*WORK ITEM*
Format the lines of the records below as a numbered list, omitting blank lines and the pictures.
*** Opening of TASK MATERIAL ***
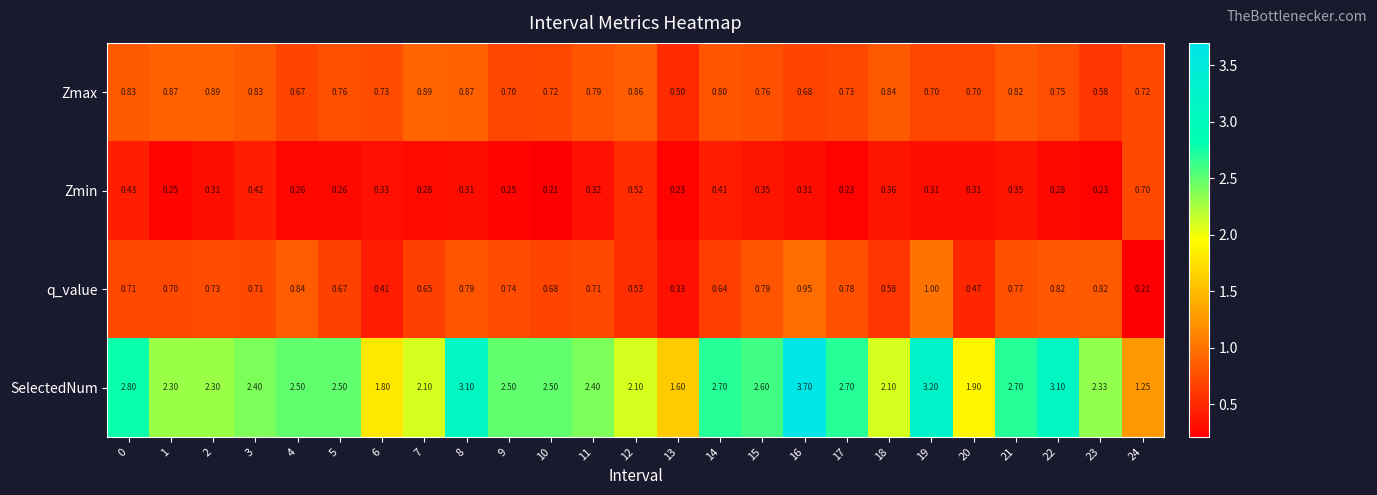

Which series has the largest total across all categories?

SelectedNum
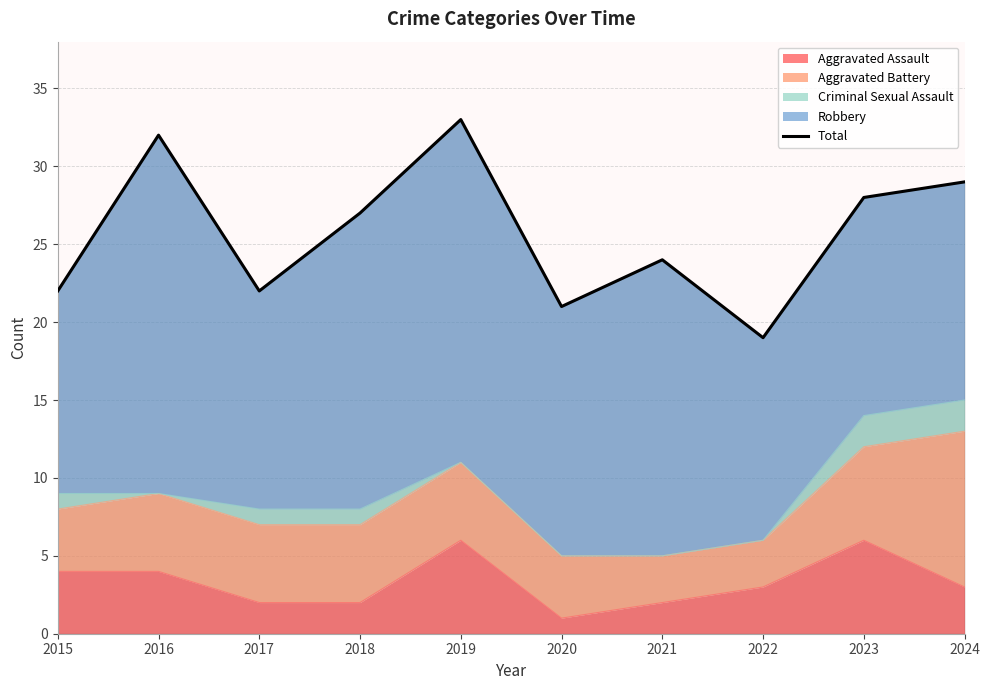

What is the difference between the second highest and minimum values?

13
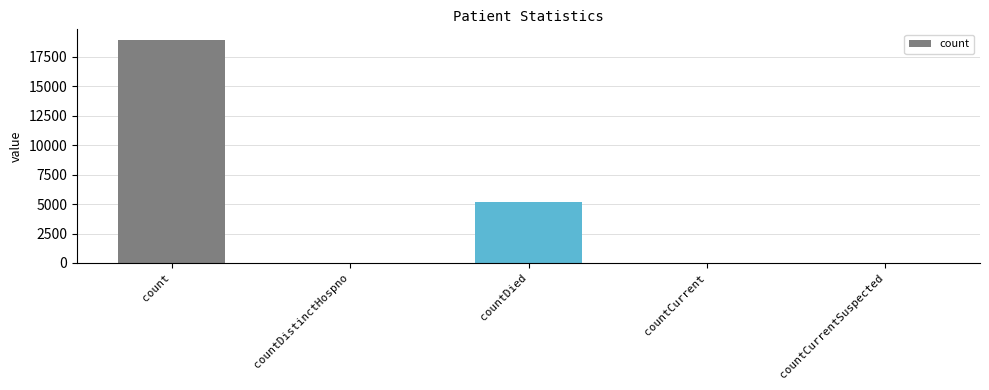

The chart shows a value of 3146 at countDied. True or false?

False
*** Close of TASK MATERIAL ***
*YOUR RESPONSE*
1. Which series has the largest total across all categories?
2. SelectedNum
3. What is the difference between the second highest and minimum values?
4. 13
5. The chart shows a value of 3146 at countDied. True or false?
6. False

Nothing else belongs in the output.